■ Raw data

>>

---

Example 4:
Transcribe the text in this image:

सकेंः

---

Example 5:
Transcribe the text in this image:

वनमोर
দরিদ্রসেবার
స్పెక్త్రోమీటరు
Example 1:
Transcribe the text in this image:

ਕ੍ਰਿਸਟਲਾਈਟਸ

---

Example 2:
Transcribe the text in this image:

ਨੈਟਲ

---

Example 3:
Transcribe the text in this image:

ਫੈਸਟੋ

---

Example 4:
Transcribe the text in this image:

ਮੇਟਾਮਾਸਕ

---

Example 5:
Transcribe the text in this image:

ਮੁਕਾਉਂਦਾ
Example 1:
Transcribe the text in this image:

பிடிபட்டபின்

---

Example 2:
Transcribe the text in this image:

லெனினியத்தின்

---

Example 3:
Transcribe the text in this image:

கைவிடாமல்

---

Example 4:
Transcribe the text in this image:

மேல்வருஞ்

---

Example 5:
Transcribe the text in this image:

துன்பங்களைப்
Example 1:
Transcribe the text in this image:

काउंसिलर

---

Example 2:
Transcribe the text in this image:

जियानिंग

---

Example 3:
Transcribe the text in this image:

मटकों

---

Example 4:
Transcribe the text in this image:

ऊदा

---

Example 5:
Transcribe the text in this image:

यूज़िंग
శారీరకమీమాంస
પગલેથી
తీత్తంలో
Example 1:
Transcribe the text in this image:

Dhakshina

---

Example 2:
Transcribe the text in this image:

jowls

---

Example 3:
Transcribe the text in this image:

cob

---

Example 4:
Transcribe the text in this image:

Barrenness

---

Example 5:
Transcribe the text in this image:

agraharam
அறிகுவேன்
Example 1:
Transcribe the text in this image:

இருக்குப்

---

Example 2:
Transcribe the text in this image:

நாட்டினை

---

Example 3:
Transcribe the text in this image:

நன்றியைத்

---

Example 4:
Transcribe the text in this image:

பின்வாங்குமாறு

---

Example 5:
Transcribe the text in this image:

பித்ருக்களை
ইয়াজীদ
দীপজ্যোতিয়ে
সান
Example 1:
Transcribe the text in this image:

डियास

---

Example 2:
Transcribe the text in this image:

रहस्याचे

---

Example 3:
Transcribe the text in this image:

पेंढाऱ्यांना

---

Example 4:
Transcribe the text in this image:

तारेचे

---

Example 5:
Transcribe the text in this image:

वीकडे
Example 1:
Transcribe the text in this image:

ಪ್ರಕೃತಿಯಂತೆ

<<

■ Task description
Set down all the entries again, word for word.

■ Solution to the exercise
---

Example 4:
Transcribe the text in this image:

सकेंः

---

Example 5:
Transcribe the text in this image:

वनमोर
দরিদ্রসেবার
స్పెక్త్రోమీటరు
Example 1:
Transcribe the text in this image:

ਕ੍ਰਿਸਟਲਾਈਟਸ

---

Example 2:
Transcribe the text in this image:

ਨੈਟਲ

---

Example 3:
Transcribe the text in this image:

ਫੈਸਟੋ

---

Example 4:
Transcribe the text in this image:

ਮੇਟਾਮਾਸਕ

---

Example 5:
Transcribe the text in this image:

ਮੁਕਾਉਂਦਾ
Example 1:
Transcribe the text in this image:

பிடிபட்டபின்

---

Example 2:
Transcribe the text in this image:

லெனினியத்தின்

---

Example 3:
Transcribe the text in this image:

கைவிடாமல்

---

Example 4:
Transcribe the text in this image:

மேல்வருஞ்

---

Example 5:
Transcribe the text in this image:

துன்பங்களைப்
Example 1:
Transcribe the text in this image:

काउंसिलर

---

Example 2:
Transcribe the text in this image:

जियानिंग

---

Example 3:
Transcribe the text in this image:

मटकों

---

Example 4:
Transcribe the text in this image:

ऊदा

---

Example 5:
Transcribe the text in this image:

यूज़िंग
శారీరకమీమాంస
પગલેથી
తీత్తంలో
Example 1:
Transcribe the text in this image:

Dhakshina

---

Example 2:
Transcribe the text in this image:

jowls

---

Example 3:
Transcribe the text in this image:

cob

---

Example 4:
Transcribe the text in this image:

Barrenness

---

Example 5:
Transcribe the text in this image:

agraharam
அறிகுவேன்
Example 1:
Transcribe the text in this image:

இருக்குப்

---

Example 2:
Transcribe the text in this image:

நாட்டினை

---

Example 3:
Transcribe the text in this image:

நன்றியைத்

---

Example 4:
Transcribe the text in this image:

பின்வாங்குமாறு

---

Example 5:
Transcribe the text in this image:

பித்ருக்களை
ইয়াজীদ
দীপজ্যোতিয়ে
সান
Example 1:
Transcribe the text in this image:

डियास

---

Example 2:
Transcribe the text in this image:

रहस्याचे

---

Example 3:
Transcribe the text in this image:

पेंढाऱ्यांना

---

Example 4:
Transcribe the text in this image:

तारेचे

---

Example 5:
Transcribe the text in this image:

वीकडे
Example 1:
Transcribe the text in this image:

ಪ್ರಕೃತಿಯಂತೆ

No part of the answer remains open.